• [WHAT IS REQUIRED] Return the stretch of the data from its very start through the line containing "picture [128, 243, 1133, 1572]", verbatim and including both ends.

• [DATA TO PROCESS]

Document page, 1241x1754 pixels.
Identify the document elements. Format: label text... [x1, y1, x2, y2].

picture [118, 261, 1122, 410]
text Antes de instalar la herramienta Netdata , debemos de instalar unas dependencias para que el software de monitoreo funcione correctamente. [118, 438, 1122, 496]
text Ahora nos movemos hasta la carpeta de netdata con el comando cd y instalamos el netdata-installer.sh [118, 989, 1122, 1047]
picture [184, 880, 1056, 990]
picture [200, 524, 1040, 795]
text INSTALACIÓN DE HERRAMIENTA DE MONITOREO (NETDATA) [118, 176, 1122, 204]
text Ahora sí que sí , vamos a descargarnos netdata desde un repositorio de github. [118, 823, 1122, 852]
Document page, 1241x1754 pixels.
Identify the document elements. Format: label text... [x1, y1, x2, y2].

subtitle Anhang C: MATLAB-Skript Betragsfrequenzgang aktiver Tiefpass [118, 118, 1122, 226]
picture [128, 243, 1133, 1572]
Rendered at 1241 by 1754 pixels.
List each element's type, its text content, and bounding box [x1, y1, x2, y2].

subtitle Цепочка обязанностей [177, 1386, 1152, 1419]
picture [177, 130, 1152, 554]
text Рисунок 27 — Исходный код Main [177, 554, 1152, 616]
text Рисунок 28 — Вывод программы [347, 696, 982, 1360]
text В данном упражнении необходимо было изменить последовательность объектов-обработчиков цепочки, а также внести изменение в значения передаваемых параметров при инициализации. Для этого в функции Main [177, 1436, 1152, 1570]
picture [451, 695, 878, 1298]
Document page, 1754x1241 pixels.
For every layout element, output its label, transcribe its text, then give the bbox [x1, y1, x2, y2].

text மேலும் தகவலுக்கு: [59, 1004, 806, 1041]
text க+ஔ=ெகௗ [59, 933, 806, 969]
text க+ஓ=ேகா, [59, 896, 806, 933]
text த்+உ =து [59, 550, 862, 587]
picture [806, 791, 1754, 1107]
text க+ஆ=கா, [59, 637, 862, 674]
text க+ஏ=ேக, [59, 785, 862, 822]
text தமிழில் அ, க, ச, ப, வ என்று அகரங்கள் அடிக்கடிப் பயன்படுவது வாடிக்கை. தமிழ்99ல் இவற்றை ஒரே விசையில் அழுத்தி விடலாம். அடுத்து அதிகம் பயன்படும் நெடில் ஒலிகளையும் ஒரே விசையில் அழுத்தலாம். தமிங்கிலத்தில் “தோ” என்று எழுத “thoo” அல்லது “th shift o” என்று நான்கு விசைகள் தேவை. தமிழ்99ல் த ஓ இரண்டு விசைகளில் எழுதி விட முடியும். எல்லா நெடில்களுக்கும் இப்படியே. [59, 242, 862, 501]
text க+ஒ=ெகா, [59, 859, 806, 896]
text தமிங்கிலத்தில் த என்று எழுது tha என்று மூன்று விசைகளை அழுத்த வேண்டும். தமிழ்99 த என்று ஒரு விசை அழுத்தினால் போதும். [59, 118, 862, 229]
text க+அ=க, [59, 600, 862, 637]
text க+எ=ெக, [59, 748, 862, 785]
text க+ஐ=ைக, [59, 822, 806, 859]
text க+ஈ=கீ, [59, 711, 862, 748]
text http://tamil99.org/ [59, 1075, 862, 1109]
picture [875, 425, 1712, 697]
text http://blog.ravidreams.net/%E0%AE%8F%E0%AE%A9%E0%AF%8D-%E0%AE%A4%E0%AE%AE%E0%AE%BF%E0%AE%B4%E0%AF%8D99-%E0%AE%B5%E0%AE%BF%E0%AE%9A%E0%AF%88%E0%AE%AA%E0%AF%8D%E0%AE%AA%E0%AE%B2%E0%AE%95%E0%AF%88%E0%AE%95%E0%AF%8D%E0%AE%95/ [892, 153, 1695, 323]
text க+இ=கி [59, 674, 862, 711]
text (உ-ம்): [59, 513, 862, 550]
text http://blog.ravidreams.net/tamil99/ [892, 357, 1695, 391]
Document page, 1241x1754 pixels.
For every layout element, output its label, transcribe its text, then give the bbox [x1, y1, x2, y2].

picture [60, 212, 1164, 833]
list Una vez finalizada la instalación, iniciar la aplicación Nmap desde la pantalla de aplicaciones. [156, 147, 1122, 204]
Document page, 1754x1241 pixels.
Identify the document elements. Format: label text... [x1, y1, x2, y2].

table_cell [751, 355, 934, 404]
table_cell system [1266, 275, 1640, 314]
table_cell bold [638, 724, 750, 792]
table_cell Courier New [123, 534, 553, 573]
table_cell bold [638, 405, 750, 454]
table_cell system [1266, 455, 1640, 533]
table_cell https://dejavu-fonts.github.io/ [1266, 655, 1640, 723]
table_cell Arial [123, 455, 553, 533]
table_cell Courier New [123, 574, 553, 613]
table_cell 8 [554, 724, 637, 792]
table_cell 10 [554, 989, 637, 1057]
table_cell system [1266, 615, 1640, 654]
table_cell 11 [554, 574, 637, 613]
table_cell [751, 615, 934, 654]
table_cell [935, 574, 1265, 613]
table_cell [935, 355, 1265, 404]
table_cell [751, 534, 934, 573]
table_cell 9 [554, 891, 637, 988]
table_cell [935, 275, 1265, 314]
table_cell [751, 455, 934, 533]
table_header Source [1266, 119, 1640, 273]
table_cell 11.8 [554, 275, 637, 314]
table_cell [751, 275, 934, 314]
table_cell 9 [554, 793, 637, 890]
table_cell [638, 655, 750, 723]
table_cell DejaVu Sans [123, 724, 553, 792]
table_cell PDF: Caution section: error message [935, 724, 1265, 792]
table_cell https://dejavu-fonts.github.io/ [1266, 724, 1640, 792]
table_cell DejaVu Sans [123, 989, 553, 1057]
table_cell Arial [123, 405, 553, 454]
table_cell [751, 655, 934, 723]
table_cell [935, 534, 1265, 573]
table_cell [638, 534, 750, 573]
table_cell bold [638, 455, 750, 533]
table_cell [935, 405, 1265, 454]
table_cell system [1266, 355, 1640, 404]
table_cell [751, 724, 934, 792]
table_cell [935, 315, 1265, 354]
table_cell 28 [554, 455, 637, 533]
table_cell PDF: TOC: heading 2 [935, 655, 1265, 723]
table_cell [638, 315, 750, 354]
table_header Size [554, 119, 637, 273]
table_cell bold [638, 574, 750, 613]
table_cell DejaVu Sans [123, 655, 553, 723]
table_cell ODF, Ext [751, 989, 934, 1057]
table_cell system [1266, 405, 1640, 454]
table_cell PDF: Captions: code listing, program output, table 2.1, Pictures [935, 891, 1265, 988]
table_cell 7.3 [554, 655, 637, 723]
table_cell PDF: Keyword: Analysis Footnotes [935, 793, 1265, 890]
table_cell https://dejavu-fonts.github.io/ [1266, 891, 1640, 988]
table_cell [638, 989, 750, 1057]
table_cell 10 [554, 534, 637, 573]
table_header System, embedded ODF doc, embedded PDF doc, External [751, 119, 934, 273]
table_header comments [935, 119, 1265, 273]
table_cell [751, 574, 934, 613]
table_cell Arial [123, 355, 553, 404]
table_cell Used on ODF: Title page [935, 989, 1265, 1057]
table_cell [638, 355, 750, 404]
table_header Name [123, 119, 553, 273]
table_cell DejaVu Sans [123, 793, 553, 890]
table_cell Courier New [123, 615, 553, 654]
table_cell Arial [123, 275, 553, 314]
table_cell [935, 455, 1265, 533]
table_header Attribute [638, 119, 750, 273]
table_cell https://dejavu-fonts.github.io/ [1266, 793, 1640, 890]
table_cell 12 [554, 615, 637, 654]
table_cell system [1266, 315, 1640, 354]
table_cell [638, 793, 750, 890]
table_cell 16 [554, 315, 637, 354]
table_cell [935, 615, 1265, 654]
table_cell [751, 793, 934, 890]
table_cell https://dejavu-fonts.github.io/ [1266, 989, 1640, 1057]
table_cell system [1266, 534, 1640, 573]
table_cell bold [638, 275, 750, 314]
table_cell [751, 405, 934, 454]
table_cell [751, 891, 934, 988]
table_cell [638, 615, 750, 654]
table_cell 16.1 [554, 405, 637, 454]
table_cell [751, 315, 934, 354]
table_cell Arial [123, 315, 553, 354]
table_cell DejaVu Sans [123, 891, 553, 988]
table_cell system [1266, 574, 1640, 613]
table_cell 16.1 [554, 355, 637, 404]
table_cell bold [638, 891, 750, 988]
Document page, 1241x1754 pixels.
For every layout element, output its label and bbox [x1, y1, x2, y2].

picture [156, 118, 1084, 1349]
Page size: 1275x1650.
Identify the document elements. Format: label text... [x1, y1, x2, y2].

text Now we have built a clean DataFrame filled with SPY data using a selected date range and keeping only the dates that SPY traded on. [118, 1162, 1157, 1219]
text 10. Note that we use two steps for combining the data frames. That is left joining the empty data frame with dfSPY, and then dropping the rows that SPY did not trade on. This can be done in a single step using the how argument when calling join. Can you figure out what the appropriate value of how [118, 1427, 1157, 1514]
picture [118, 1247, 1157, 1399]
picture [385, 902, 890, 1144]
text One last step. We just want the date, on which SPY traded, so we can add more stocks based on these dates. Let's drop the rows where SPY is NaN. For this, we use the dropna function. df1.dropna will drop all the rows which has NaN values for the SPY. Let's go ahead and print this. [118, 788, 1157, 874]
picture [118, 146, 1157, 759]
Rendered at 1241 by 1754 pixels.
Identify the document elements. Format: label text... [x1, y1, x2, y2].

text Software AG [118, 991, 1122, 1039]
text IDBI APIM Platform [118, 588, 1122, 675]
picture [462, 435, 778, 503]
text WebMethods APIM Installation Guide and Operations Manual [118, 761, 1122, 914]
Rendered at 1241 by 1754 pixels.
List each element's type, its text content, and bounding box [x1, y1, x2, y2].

• [SOLUTION FOR THIS TASK]
Document page, 1241x1754 pixels.
Identify the document elements. Format: label text... [x1, y1, x2, y2].

picture [118, 261, 1122, 410]
text Antes de instalar la herramienta Netdata , debemos de instalar unas dependencias para que el software de monitoreo funcione correctamente. [118, 438, 1122, 496]
text Ahora nos movemos hasta la carpeta de netdata con el comando cd y instalamos el netdata-installer.sh [118, 989, 1122, 1047]
picture [184, 880, 1056, 990]
picture [200, 524, 1040, 795]
text INSTALACIÓN DE HERRAMIENTA DE MONITOREO (NETDATA) [118, 176, 1122, 204]
text Ahora sí que sí , vamos a descargarnos netdata desde un repositorio de github. [118, 823, 1122, 852]
Document page, 1241x1754 pixels.
Identify the document elements. Format: label text... [x1, y1, x2, y2].

subtitle Anhang C: MATLAB-Skript Betragsfrequenzgang aktiver Tiefpass [118, 118, 1122, 226]
picture [128, 243, 1133, 1572]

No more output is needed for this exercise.